Job: Please print every record below exactly as written, leaving out the pictures.

Collected data entries:

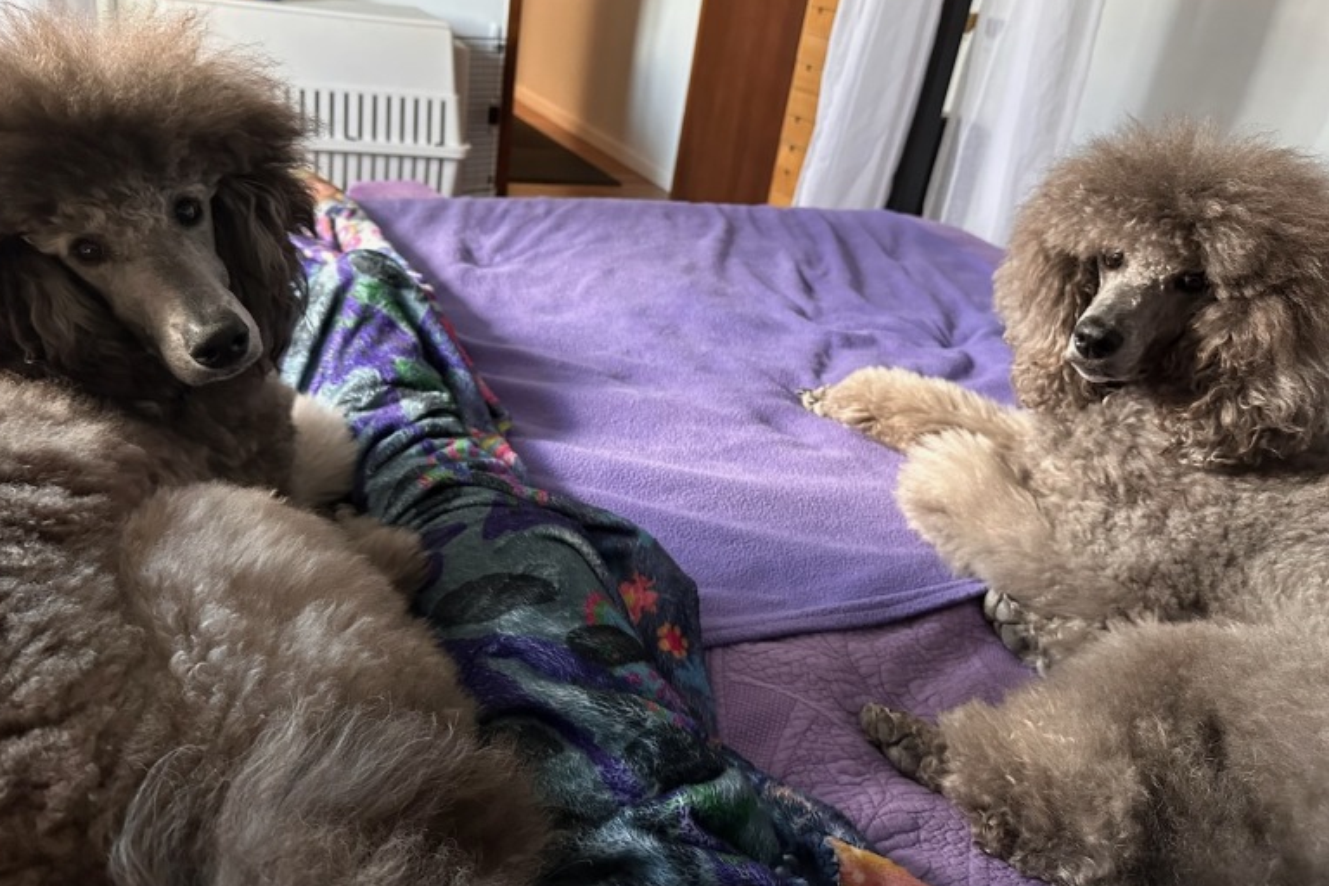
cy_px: 400
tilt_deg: -24.9
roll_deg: -9.1
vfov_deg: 49.5
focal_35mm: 26
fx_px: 960
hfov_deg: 69.4
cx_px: 639
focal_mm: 6.86
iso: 800
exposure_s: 1/60
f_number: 1.78
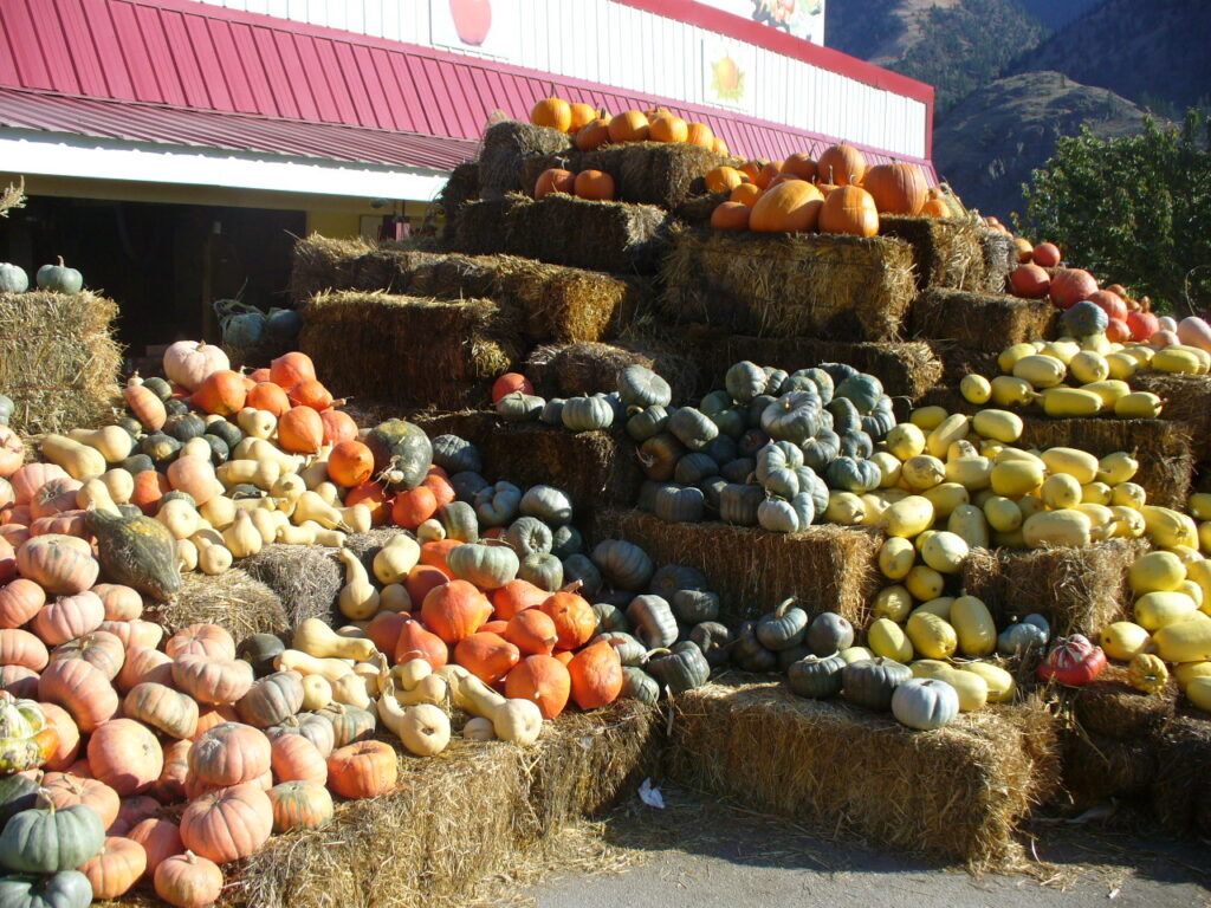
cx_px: 606
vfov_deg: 38.7
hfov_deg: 50.1
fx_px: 1294
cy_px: 454
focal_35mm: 37
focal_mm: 6.1
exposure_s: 1/250
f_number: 5.6
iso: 80
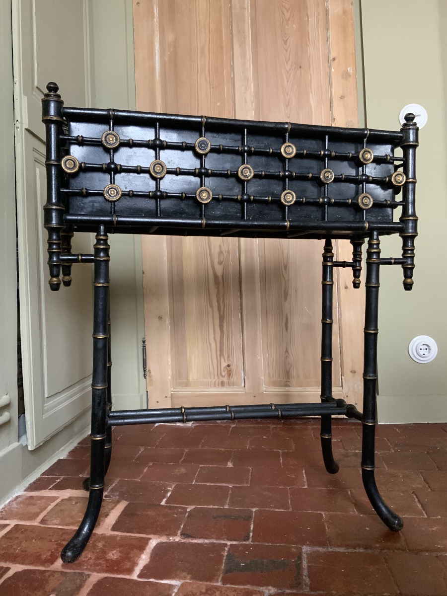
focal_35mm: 29
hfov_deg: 48.2
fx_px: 499
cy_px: 298
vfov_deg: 61.7
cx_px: 224
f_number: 1.8
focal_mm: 3
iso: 250
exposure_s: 1/33
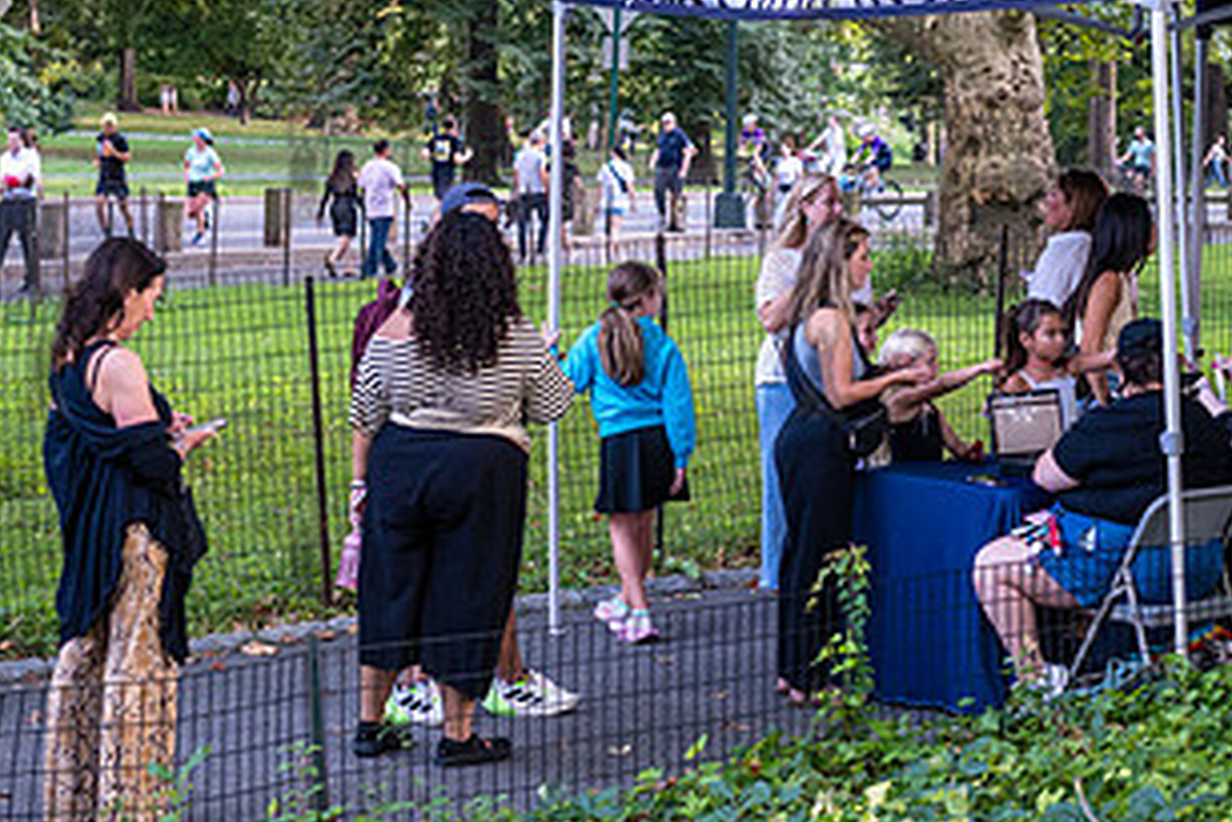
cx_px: 819
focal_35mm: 117
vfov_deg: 11.7
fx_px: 4006
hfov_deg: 17.4
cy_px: 351
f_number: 4.5
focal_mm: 62
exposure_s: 1/200
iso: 2000
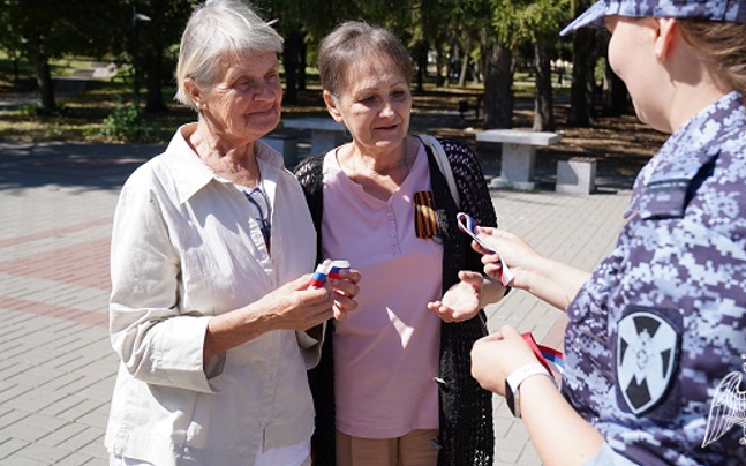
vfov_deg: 32.7
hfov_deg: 50.3
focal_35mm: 39
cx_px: 416
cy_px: 187
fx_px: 793
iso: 100
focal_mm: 33
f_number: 4.5
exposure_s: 1/400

Response to the exercise:
cy_px: 400
tilt_deg: -24.9
roll_deg: -9.1
vfov_deg: 49.5
focal_35mm: 26
fx_px: 960
hfov_deg: 69.4
cx_px: 639
focal_mm: 6.86
iso: 800
exposure_s: 1/60
f_number: 1.78
cx_px: 606
vfov_deg: 38.7
hfov_deg: 50.1
fx_px: 1294
cy_px: 454
focal_35mm: 37
focal_mm: 6.1
exposure_s: 1/250
f_number: 5.6
iso: 80
focal_35mm: 29
hfov_deg: 48.2
fx_px: 499
cy_px: 298
vfov_deg: 61.7
cx_px: 224
f_number: 1.8
focal_mm: 3
iso: 250
exposure_s: 1/33
cx_px: 819
focal_35mm: 117
vfov_deg: 11.7
fx_px: 4006
hfov_deg: 17.4
cy_px: 351
f_number: 4.5
focal_mm: 62
exposure_s: 1/200
iso: 2000
vfov_deg: 32.7
hfov_deg: 50.3
focal_35mm: 39
cx_px: 416
cy_px: 187
fx_px: 793
iso: 100
focal_mm: 33
f_number: 4.5
exposure_s: 1/400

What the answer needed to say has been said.